I opened my mouth, then suddenly closed it again. How in thunder was the name pronounced?
“I’m looking for a particular product and I’m not sure how to pronounce it,” I confessed. “It’s a heat-settable pastel, and it might be called –” I hesitated and then said weakly – “Doo-VAY?”
“Ah!” he said triumphantly. “You want Doooooooooovah!” and led the way directly to the display.
I bought every color he had.

So what good is a heat-settable pastel?
This rather silly little daisy card started out as two bits of quilted flotsam, both sky blue and each too small to use to make a postcard. I butted the edges together and zigzagged it, but the quilting was running in two directions and it obviously was a match made in Dr. Frankenstein’s laboratory.
D’Uva pastels to the rescue. Lightly grazing the “forest green” (which matches Kermit the Frog on his uneasiest days) over the bottom portion, I turned the horizontally-quilted part into a semblance of cartoon grass. Hit it quickly with a warm iron (30 seconds at 225° – use a press cloth) and the color is permanent.

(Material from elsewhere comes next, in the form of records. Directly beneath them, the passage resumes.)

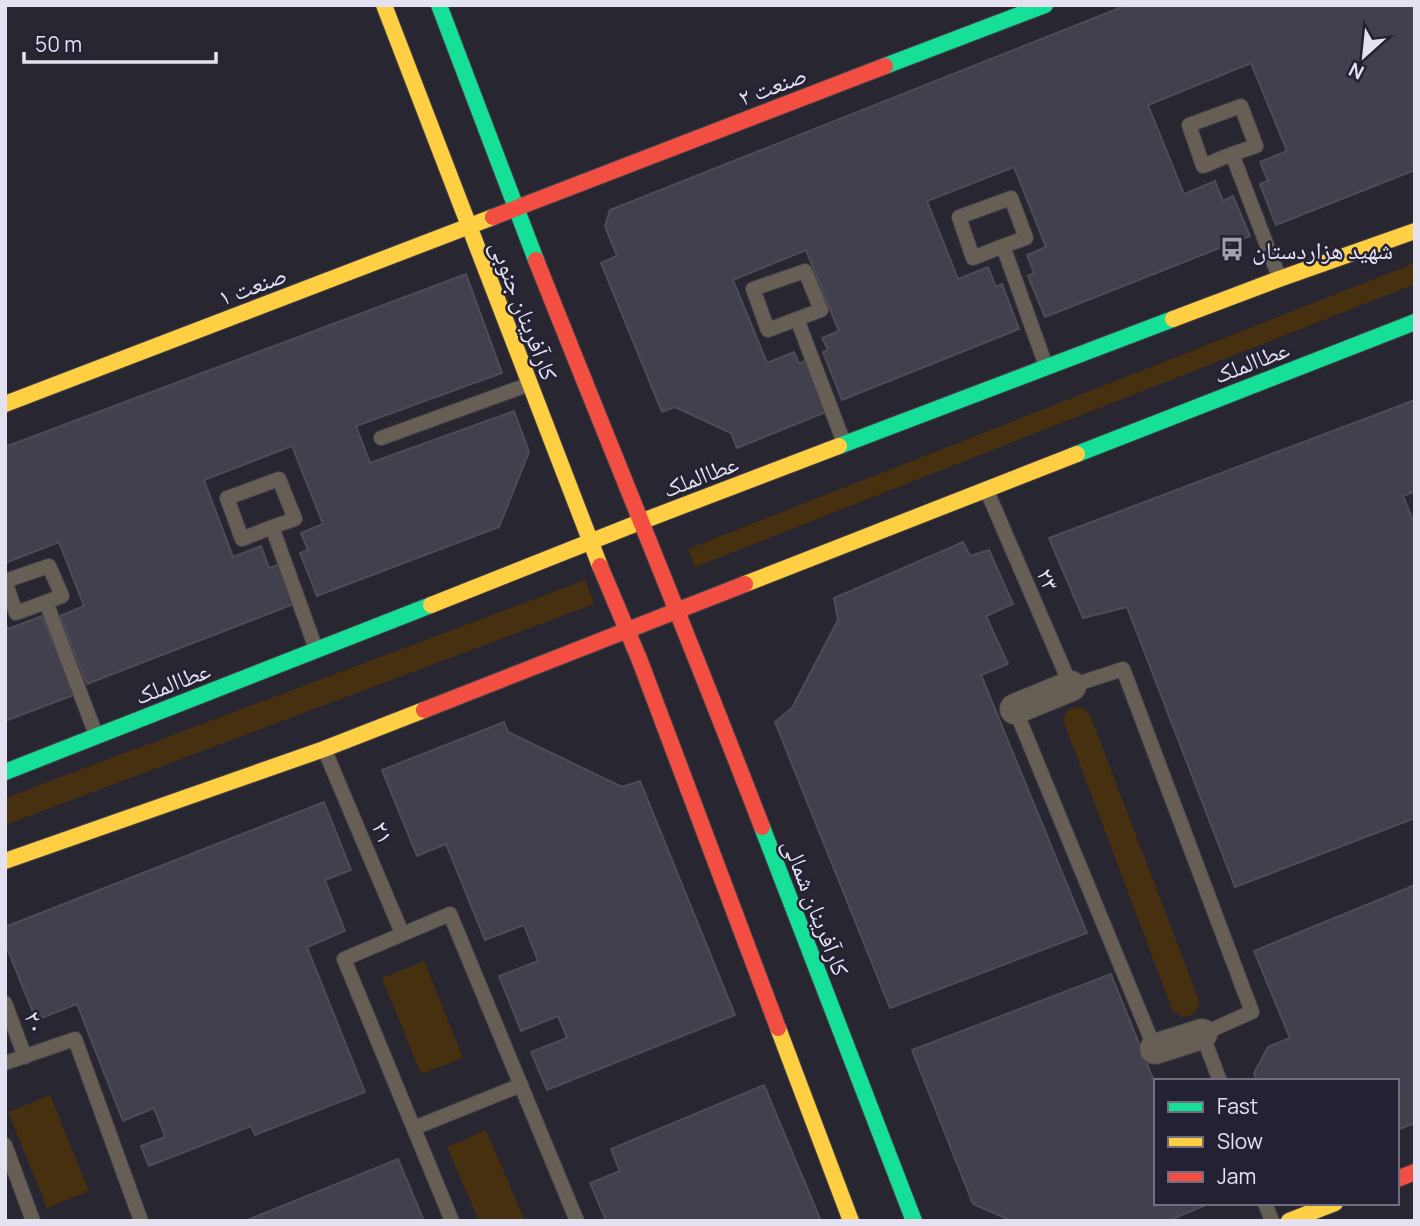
<svg xmlns="http://www.w3.org/2000/svg" width="1420" height="1226" viewBox="0 0 1420 1226" font-family="Manrope,'Noto Naskh Arabic',sans-serif">
	<style>
		.green { fill: #463010 }
		.building { fill: #43404e; stroke: #4e4c56; stroke-width: 2 }
		.lines { fill: none; stroke-linecap: round; stroke-linejoin: round }
		.lane-casing { stroke: #43414a; stroke-width: 16 }
		.street-casing { stroke: #43414a; stroke-width: 32 }
		.fast-casing { stroke: #43414a; stroke-width: 18 }
		.slow-casing { stroke: #43414a; stroke-width: 18 }
		.jam-casing { stroke: #43414a; stroke-width: 18 }
		.lane { stroke: #675e55; stroke-width: 14 }
		.street { stroke: #675e55; stroke-width: 30 }
		.fast { stroke: #16e098; stroke-width: 16 }
		.slow { stroke: #ffcf43; stroke-width: 16 }
		.jam { stroke: #f24e42; stroke-width: 16 }
		.labels { text-anchor: middle; dominant-baseline: central; stroke-width: 5; stroke-linejoin: round; paint-order: stroke }
		.street-label { font-size: 24px; fill: #e4e2f0; stroke: #252135 }
		.poi-label { font-size: 24px; fill: #e4e2f0; stroke: #252135; text-anchor: start }
	</style>
	<rect width="100%" height="100%" fill="#282630"/>
	<g class="green">
		<path d="M1415,263v21l-720,283 -7,-18z"/>
		<path d="M585,580l9,24 -589,221v-27z"/>
		<path d="M1074,707l9,1 7,7 109,285c0,12 -8,18 -19,16l-8,-6 -1,-4 -108,-286 3,-8z"/>
		<path d="M424,961l39,97 -42,16 -39,-96z"/>
		<path d="M50,1095l39,96 -42,17 -39,-96z"/>
		<path d="M486,1130l39,91h-46l-32,-74z"/>
	</g>
	<g class="building">
		<path d="M1127,5h288v165l-139,55 -16,-41 8,-3 -8,-19 27,-11 -36,-88 -103,42 36,89 31,-13 8,20 10,-5 17,40 -205,81 -17,-41 6,-3 -7,-18 19,-8 -32,-80 -87,34 31,78 30,-12 8,20 6,-3 17,45 -177,71 -19,-48 5,-2 -6,-12 17,-7 -33,-81 -73,30 34,83 27,-11 5,12 6,-3 21,51 -89,36 -6,-15 -56,-26 -13,5 -61,-149 16,-7 -12,-30 5,-16z"/>
		<path d="M466,274l36,99 -146,53 14,37 144,-52 15,41 -30,75 -182,69 -17,-43 8,-3 -7,-17 22,-9 -31,-78 -88,34 29,77 28,-11 8,22 9,-3 16,39 -207,80 -27,-68 24,-10 -25,-64 -54,21v-116z"/>
		<path d="M1415,400v91l-12,5 12,29v293l-180,69 -108,-280 -44,11 -34,-80z"/>
		<path d="M963,542l7,14 19,-6 24,54 -27,12 22,48 -27,11 106,258 -197,75 -115,-286 17,-14 46,-88 -4,-22z"/>
		<path d="M42,616l32,79 -69,26v-98l3,6z"/>
		<path d="M504,722l4,10 114,55 18,-6 95,234 -188,75 -16,-38 36,-14 -9,-22 -37,15 -22,-55 39,-15 -14,-36 -39,15 -39,-96 -29,12 -35,-86z"/>
		<path d="M324,802l27,68 -26,10 20,51 -38,16 58,145 -110,43 -4,-9 -102,40 -8,-20 24,-9 -11,-29 -31,13 -46,-117 -41,16 -31,-77v-16z"/>
		<path d="M1415,885v238l-18,7v-49h-140l-3,-8 14,-26 22,-9 -36,-87z"/>
		<path d="M1111,974l45,112v117h54l-42,18h-156l-39,-17 -61,-154z"/>
		<path d="M764,1085l57,136h-215l-16,-38 30,-12 -9,-22z"/>
		<path d="M398,1159l26,62h-179z"/>
	</g>
	<g class="lines">
		<g class="lane-casing">
			<g id="lane">
				<path d="M1232,154l24,-8 -15,-40 -52,19 14,41 29,-12 47,123"/>
				<path d="M1003,246l23,-8 -15,-40 -52,19 14,41 30,-12 43,120"/>
				<path d="M797,319l24,-9 -16,-39 -52,18 15,41 29,-11 47,124"/>
				<path d="M381,438l146,-53"/>
				<path d="M987,491l84,195 52,-17 129,343 -50,22 18,47"/>
				<path d="M272,527l23,-8 -16,-40 -52,19 15,41 30,-12 44,122"/>
				<path d="M46,602l16,-6 -13,-30 -44,15 11,32 30,-11 50,133"/>
				<path d="M1015,709l140,340"/>
				<path d="M325,751l77,182"/>
				<path d="M5,1003l20,54"/>
				<path d="M5,1063l70,-24 66,182"/>
				<path d="M414,1128l107,-43"/>
				<path d="M5,1145l28,76"/>
				<path d="M1265,1203l7,18"/>
				<path d="M452,1221l-108,-262 106,-45 127,307"/>
			</g>
		</g>
		<g class="street-casing">
			<g id="street">
				<path d="M1015,709l56,-23"/>
				<path d="M1155,1049l47,-15"/>
			</g>
		</g>
		<g class="fast-casing">
			<g id="fast">
				<path d="M439,5l97,255"/>
				<path d="M885,66l160,-61"/>
				<path d="M839,446l334,-127"/>
				<path d="M1077,454l338,-132"/>
				<path d="M5,772l426,-167"/>
				<path d="M762,827l152,394"/>
			</g>
		</g>
		<g class="slow-casing">
			<g id="slow">
				<path d="M384,5l216,561"/>
				<path d="M1173,319l106,-40 136,-48"/>
				<path d="M5,404l488,-187"/>
				<path d="M745,584l332,-130"/>
				<path d="M431,605l209,-83 199,-76"/>
				<path d="M5,861l319,-112 100,-39"/>
				<path d="M778,1028l73,193"/>
				<path d="M1289,1221l46,-18"/>
			</g>
		</g>
		<g class="jam-casing">
			<g id="jam">
				<path d="M493,217l392,-151"/>
				<path d="M536,260c75,189 153,377 226,567"/>
				<path d="M600,566l40,95 138,367"/>
				<path d="M424,710l321,-126"/>
				<path d="M1397,1179l18,-7"/>
			</g>
		</g>
		<use href="#lane" class="lane"/>
		<use href="#street" class="street"/>
		<use href="#fast" class="fast"/>
		<use href="#slow" class="slow"/>
		<use href="#jam" class="jam"/>
	</g>
	<defs>
		<g id="bus-bare" transform="scale(1.89)"><path d="M-5-6H5V4H4V6H2V4H-2V6H-4V4H-5ZM-3.5-4V0h7V-4ZM-3.5 1.2v1.5H-2V1.2ZM2 1.2v1.5H3.5V1.2Z" fill="#a2a0ad" stroke="#252135" stroke-width="2.5" paint-order="stroke"/></g>
	</defs>
	<g fill-rule="evenodd">
		<use href="#bus-bare" x="1232" y="249"/>
	</g>
	<g class="labels">
		<g class="street-label">
			<text transform="translate(772 85) rotate(-21)">صنعت ۲</text>
			<text transform="translate(252 285) rotate(-21)">صنعت ۱</text>
			<text transform="translate(525 310) rotate(69)">کارآفرینان جنوبی</text>
			<text transform="translate(1251 361) rotate(-21)">عطاالملک</text>
			<text transform="translate(700 475) rotate(-21)">عطاالملک</text>
			<text transform="translate(1049 579) rotate(67)">۲۳</text>
			<text transform="translate(172 682) rotate(-21)">عطاالملک</text>
			<text transform="translate(384 832) rotate(67)">۲۱</text>
			<text transform="translate(817 907) rotate(69)">کارآفرینان شمالی</text>
			<text transform="translate(36 1022) rotate(70)">۲۰</text>
		</g>
		<g class="poi-label">
			<text x="1252" y="249">شهید هزاردستان</text>
		</g>
	</g>
	<rect width="1420" height="1226" fill="none" stroke="#e4e2f0" stroke-width="14"/>
	<rect x="1154" y="1079" width="245" height="126" fill="#252135" stroke="#716e80" stroke-width="2"/>
	<rect x="1168" y="1102" width="35" height="10" fill="#16e098" stroke="#716e80" stroke-width="2"/>
	<text x="1217" y="1114" font-size="21" fill="#e4e2f0">Fast</text>
	<rect x="1168" y="1137" width="35" height="10" fill="#ffcf43" stroke="#716e80" stroke-width="2"/>
	<text x="1217" y="1149" font-size="21" fill="#e4e2f0">Slow</text>
	<rect x="1168" y="1172" width="35" height="10" fill="#f24e42" stroke="#716e80" stroke-width="2"/>
	<text x="1217" y="1184" font-size="21" fill="#e4e2f0">Jam</text>
	<g transform="translate(1364 56) rotate(207)" stroke="#252135" stroke-width="5" paint-order="stroke">
	<path d="M0-5L12 26L0 18L-12 26Z" fill="#e4e2f0"/>
	<text y="-10" font-size="19" font-weight="bold" text-anchor="middle" fill="#e4e2f0">N</text>
	</g>
	<path d="M24 52v10h192v-10" fill="none" stroke="#e4e2f0" stroke-width="3.5"/>
	<text x="35" y="52" font-size="21" fill="#e4e2f0" stroke="#252135" stroke-width="5" paint-order="stroke">50 m</text>
</svg>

A little random stitching with emerald green floss and an appliquéd daisy. Another sample for the postcard class is done and two more bits of studio leftovers are recycled. A good day’s work.

[Update] The center of the daisy is done in French knots with ribbon floss.
The petals are not fabric; they are cut from the lid of a yogurt container. I melted a hole through each one with a heated darning needle and stitched them to the background.